Beyonce and Jay-Z Now Host the Hottest Oscar Party in Town

Jay Z and Beyonce attend the 2015 Vanity Fair Oscar Party  - Getty -H 2019
Kevin Mazur/VF15/WireImage

Vanity Fair "is still a great party," but the megawatt couple's post-show soiree, in its second year, is now the night's most coveted invitation, drawing the likes of Leonardo DiCaprio and Mindy Kaling.

Neil Patrick Harris sums up Oscar night well. "You just want to go to the Vanity Fair party," says the 2015 host. "And you finally get into the Vanity Fair party and it's so great. You're hobnobbing and you see all these people and they're going to this other area and you can't get into that — it's roped off. Then you get in to the roped-off area and there's a different bar and nicer things, but people are leaving to go to Madonna's. How do you get to Madonna's? [My husband, David Burtka, and I] got to Madonna's but certain people were going downstairs to hang out with actual Madonna. There's always levels and VIP rooms that you're not allowed to go in. It creates this weird sense of insecurity. … Where's the all-access pass to Hollywood?"

If such a thing existed, it would come in handy Feb. 24 for Jay-Z and Beyoncé's top-secret post-Oscars soiree, expected to go down — as the couple's inaugural "Gold Party" did in 2018 — inside the Chateau Marmont's parking garage. Like Madonna's annual post-show soiree at Guy Oseary's house, now in its 12th year (but unlike Vanity Fair and the night's other starry alternative, Elton John's annual AIDS fundraiser), Jay and Bey's bash is devoid of press, sponsors or selfie seekers — a boon for stars after a grueling awards season.

On 2018's "Gold Party" guest list were Leonardo DiCaprio, Drake, Michael B. Jordan, Kobe Bryant, Mindy Kaling, Tracee Ellis Ross and Stevie Wonder — all of whom were made their way over to the Chateau after partying in the 90210 with Vanity Fair, proving that the party still brings the heat. Expect best picture nominee Black Panther stars like Jordan to make the scene with Jay and Bey this year alongside chef Daniel Humm of Eleven Madison Park, who's back to oversee the menu, sources confirm (2018 offerings included caviar by the gallon, truffle quesadillas, chicken and waffles, and magnums of Jay-Z's Armand de Brignac champagne).

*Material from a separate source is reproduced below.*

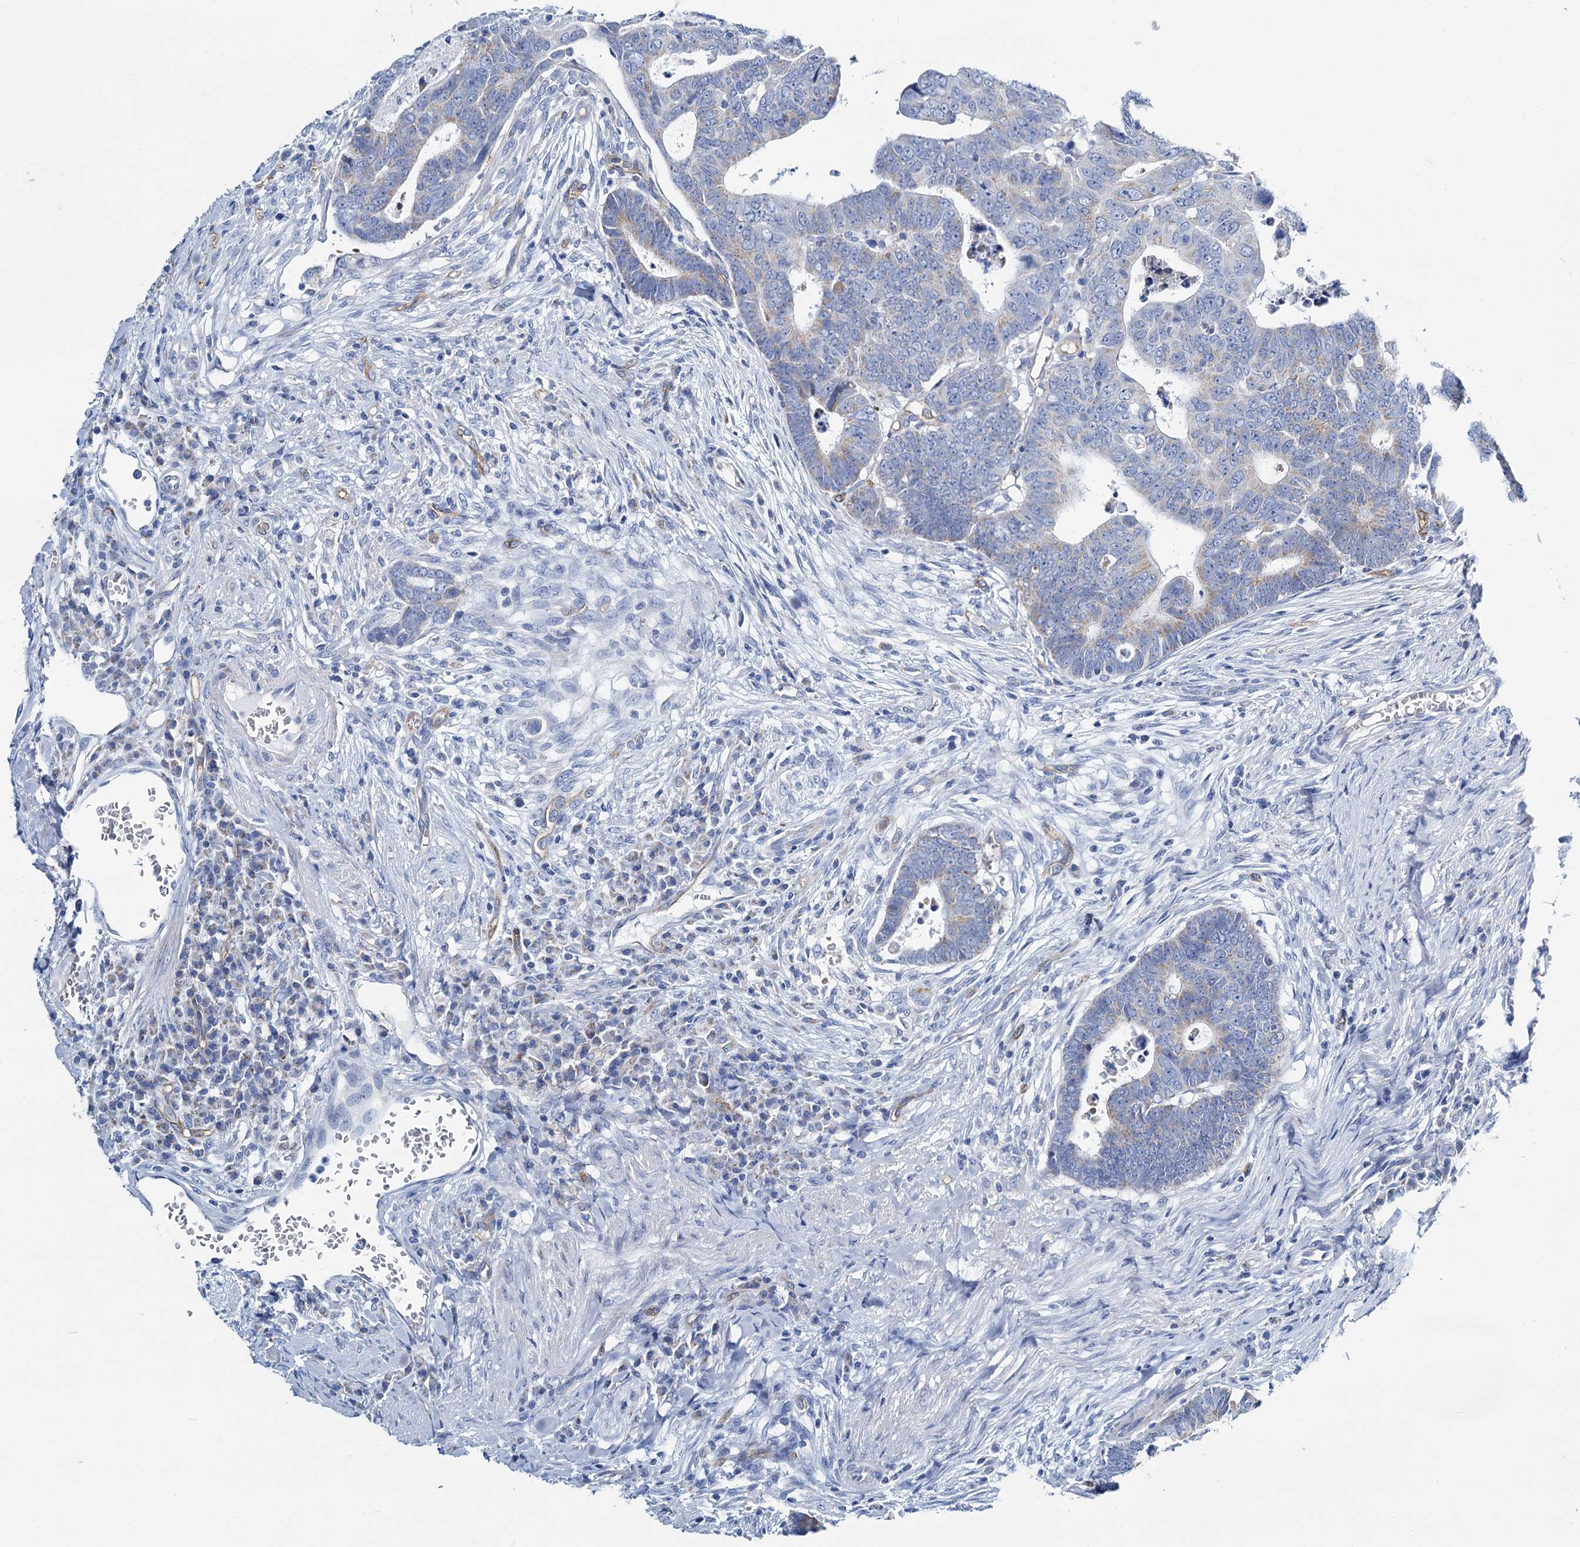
{"staining": {"intensity": "negative", "quantity": "none", "location": "none"}, "tissue": "colorectal cancer", "cell_type": "Tumor cells", "image_type": "cancer", "snomed": [{"axis": "morphology", "description": "Normal tissue, NOS"}, {"axis": "morphology", "description": "Adenocarcinoma, NOS"}, {"axis": "topography", "description": "Rectum"}], "caption": "High magnification brightfield microscopy of colorectal adenocarcinoma stained with DAB (3,3'-diaminobenzidine) (brown) and counterstained with hematoxylin (blue): tumor cells show no significant staining.", "gene": "SLC1A3", "patient": {"sex": "female", "age": 65}}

According to one awards season vet, the night's ideal path goes like this: "Actually attending" the Oscars because it's where everyone wants to be, whether you're in the business or not; hitting the Governors Ball "if you're lucky enough to get a ticket" (the Dolby seats 3,400 guests but only 1,500 make it to the official afterparty); then going to Vanity Fair, which "is still a great party"; and ending the night at Madonna's or Jay and Bey's — "but good luck with that" if you're not famous and/or famous with an Oscar. The next-best ending: one of the studio afterparties if that studio wins best picture. Fox will celebrate The Favourite and Bohemian Rhapsody at Hollywood Athletic Club; Warner Bros. will fete A Star Is Born at new membership club San Vicente Bungalows; and Netflix is said to be planning an event for Roma.

While the hours after 9 p.m. on Feb. 24 are likely the most competitive of all, the weekend kicks off with a battle of agency bashes. CAA takes over San Vicente Bungalows where nominees like Lady Gaga, Glenn Close, Melissa McCarthy and Bradley Cooper could be making the rounds. WME takes over a private Beverly Hills residence to host nominees like Christian Bale, Rami Malek, Amy Adams, Emma Stone, Rachel Weisz, Mahershala Ali, Richard E. Grant and Adam McKay. UTA, which reps nominees Viggo Mortensen, Marina de Tavira, Brad Bird, Wes Anderson, Phil Lord, Christopher Miller, Matthew Libatique, the Coen brothers, Nicole Holofcener and Tony McNamara, brings its fete to Sunset Tower Hotel, while ICM escapes the fray by hosting its party for clients like Spike Lee and Olivia Colman on Thursday night.

Still, the party most insiders can't stop buzzing about is the "Gold Party" which helps to diversify the party landscape, complementing Hollywood's ongoing conversation about inclusion. "I've noticed" the phenomenon, says Oscar-winning filmmaker Barry Jenkins, "but it's not just for the sake of diversity. It's about people making dope work. Black Panther made a bajillion dollars and it's got to be celebrated." As for celebrating with Jay and Bey, Oscar presenter Brian Tyree Henry "will go with whistles and bells on," he says, joking that "my whole life is just to touch the hem of Beyoncé's garment. Beyoncé, invite me to a potluck — anything."